Leonor Machado, hija y sobrina de poetas
Presidió la Fundación Antonio Machado y mantuvo vivo el recuerdo de la familia
En los últimos años solía contar que el día que nació, casi un siglo atrás, tardó en respirar, así que pensaron que estaba muerta. La apartaron sobre un mueble de la casa para velarla. Pero una tía suya que había ayudado en el parto quiso bautizarla post mortem allí mismo, seguramente para evitar el limbo, y al echarle el agua por encima la niña arrancó a llorar con fuerza. No estaba muerta. ¡Y qué vida tuvo después de eso! Leonor Machado Martínez, hija y sobrina de los poetas Machado, testigo del exilio y memoria de una familia, murió este 19 de junio a los 92 años por insuficiencia respiratoria en su casa del barrio madrileño de Chamberí.
Sentada muy tiesa en un sillón de esa casa, Leonor —que recibió ese nombre en homenaje a Leonor Izquierdo, la adolescente que fue el gran amor de Antonio Machado— relataba a los demás sus recuerdos en primera persona de un pasado que se lee en los libros de historia. Antonio y Manuel Machado no tuvieron hijos pero sí seis sobrinas: las tres hijas de José y las tres de Francisco, el hermano pequeño, director de Prisiones y también poeta, el padre de Leonor. Cuando la Guerra Civil estalló y la República envió a Antonio Machado a Rocafort (Valencia) para protegerlo, él exigió llevar consigo a la familia. Allí, encerrados en una casa en medio del campo por su propio bien, pasaron año y medio las seis niñas, sus padres y madres, sus tíos y la abuela Ana.
Después, el exilio precipitado a Francia. La separación de la familia en medio del caos de la frontera. Y Leonor, que unos meses después —tras morir Antonio en Colliure—, a los 15 años, sola, logró cruzar de nuevo la frontera de vuelta a España y reencontrarse con sus padres. Leonor, que ya en pleno franquismo se casó, trabajó como empleada de banca, tuvo un hijo —y tendría tres nietos y siete biznietos—, entró en la democracia, enviudó y pasó muchos años, ya jubilada, llevando por toda España el recuerdo de los Machado y asumiendo, junto a sus compañeras inseparables, su hermana Mercedes (fallecida en 1991) y su prima Eulalia (que murió en 2011), la representación del legado de sus tíos. Presidía aún hoy la Fundación Antonio Machado y la red de ciudades machadianas.

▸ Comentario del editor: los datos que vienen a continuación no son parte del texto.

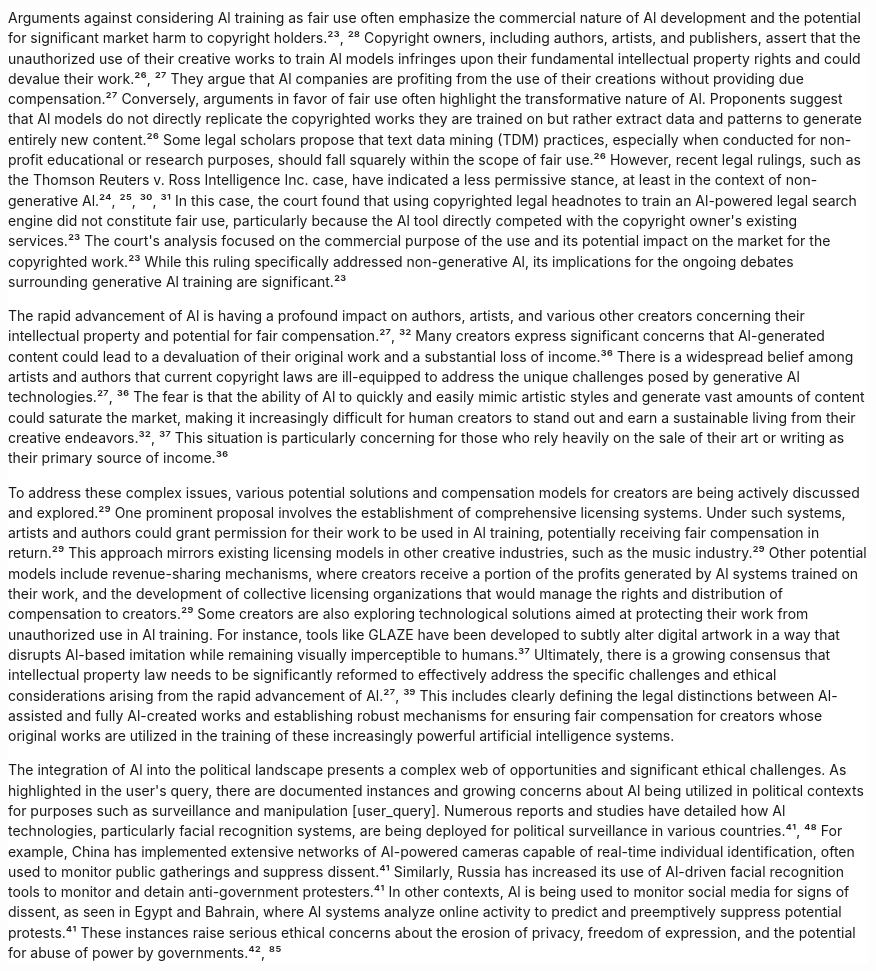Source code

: Arguments against considering Al training as fair use often emphasize the commercial nature of Al development and the potential for significant market harm to copyright holders.²³, ²⁸ Copyright owners, including authors, artists, and publishers, assert that the unauthorized use of their creative works to train Al models infringes upon their fundamental intellectual property rights and could devalue their work.²⁶, ²⁷ They argue that Al companies are profiting from the use of their creations without providing due compensation.²⁷ Conversely, arguments in favor of fair use often highlight the transformative nature of Al. Proponents suggest that Al models do not directly replicate the copyrighted works they are trained on but rather extract data and patterns to generate entirely new content.²⁶ Some legal scholars propose that text data mining (TDM) practices, especially when conducted for non-profit educational or research purposes, should fall squarely within the scope of fair use.²⁶ However, recent legal rulings, such as the Thomson Reuters v. Ross Intelligence Inc. case, have indicated a less permissive stance, at least in the context of non-generative Al.²⁴, ²⁵, ³⁰, ³¹ In this case, the court found that using copyrighted legal headnotes to train an Al-powered legal search engine did not constitute fair use, particularly because the Al tool directly competed with the copyright owner's existing services.²³ The court's analysis focused on the commercial purpose of the use and its potential impact on the market for the copyrighted work.²³ While this ruling specifically addressed non-generative Al, its implications for the ongoing debates surrounding generative Al training are significant.²³

The rapid advancement of Al is having a profound impact on authors, artists, and various other creators concerning their intellectual property and potential for fair compensation.²⁷, ³² Many creators express significant concerns that Al-generated content could lead to a devaluation of their original work and a substantial loss of income.³⁶ There is a widespread belief among artists and authors that current copyright laws are ill-equipped to address the unique challenges posed by generative Al technologies.²⁷, ³⁶ The fear is that the ability of Al to quickly and easily mimic artistic styles and generate vast amounts of content could saturate the market, making it increasingly difficult for human creators to stand out and earn a sustainable living from their creative endeavors.³², ³⁷ This situation is particularly concerning for those who rely heavily on the sale of their art or writing as their primary source of income.³⁶

To address these complex issues, various potential solutions and compensation models for creators are being actively discussed and explored.²⁹ One prominent proposal involves the establishment of comprehensive licensing systems. Under such systems, artists and authors could grant permission for their work to be used in Al training, potentially receiving fair compensation in return.²⁹ This approach mirrors existing licensing models in other creative industries, such as the music industry.²⁹ Other potential models include revenue-sharing mechanisms, where creators receive a portion of the profits generated by Al systems trained on their work, and the development of collective licensing organizations that would manage the rights and distribution of compensation to creators.²⁹ Some creators are also exploring technological solutions aimed at protecting their work from unauthorized use in Al training. For instance, tools like GLAZE have been developed to subtly alter digital artwork in a way that disrupts Al-based imitation while remaining visually imperceptible to humans.³⁷ Ultimately, there is a growing consensus that intellectual property law needs to be significantly reformed to effectively address the specific challenges and ethical considerations arising from the rapid advancement of Al.²⁷, ³⁹ This includes clearly defining the legal distinctions between Al-assisted and fully Al-created works and establishing robust mechanisms for ensuring fair compensation for creators whose original works are utilized in the training of these increasingly powerful artificial intelligence systems.

The integration of Al into the political landscape presents a complex web of opportunities and significant ethical challenges. As highlighted in the user's query, there are documented instances and growing concerns about Al being utilized in political contexts for purposes such as surveillance and manipulation [user_query]. Numerous reports and studies have detailed how Al technologies, particularly facial recognition systems, are being deployed for political surveillance in various countries.⁴¹, ⁴⁸ For example, China has implemented extensive networks of Al-powered cameras capable of real-time individual identification, often used to monitor public gatherings and suppress dissent.⁴¹ Similarly, Russia has increased its use of Al-driven facial recognition tools to monitor and detain anti-government protesters.⁴¹ In other contexts, Al is being used to monitor social media for signs of dissent, as seen in Egypt and Bahrain, where Al systems analyze online activity to predict and preemptively suppress potential protests.⁴¹ These instances raise serious ethical concerns about the erosion of privacy, freedom of expression, and the potential for abuse of power by governments.⁴², ⁸⁵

Se parecía mucho a su padrino, el tío Antonio, cuando apretaba con suavidad la boca y bajaba los párpados, como mirando hacia dentro; pero casi siempre los tenía abiertos, muy azules, mirando fijamente a quien tenía enfrente. Recordaba la belleza de las manos de su madre, pianista; la infancia con sus hermanas y sus primas (Carmen, hija de José Machado, reside en Chile y es ahora la última sobrina viva de los poetas). Recitaba con memoria portentosa los versos de los Machado. Con sonrisa y mirada de pilla, coqueta hasta el último día, llevaba sin falta horquillas de colores o elegantes pañuelos al cuello. Tenía un sentido del humor finísimo, una inteligencia y una gracia que no olvidaré.
Pocas semanas antes de morir, alguien leyó junto a ella, una vez más, el poema que su padre, Francisco Machado —defensor entusiasta de la idea de Concepción Arenal: “odia el delito, compadece al delincuente”—, escribió sobre la dureza de la vida en prisión. Ella hizo lo que hacía siempre: engancharse en el segundo verso, recitarlo de memoria hasta el final: “…Hay una luz redonda en la plaza desierta, el reloj de la cárcel con su campana vieja…” Y terminar afirmando: “Qué bonito, ¿verdad?”.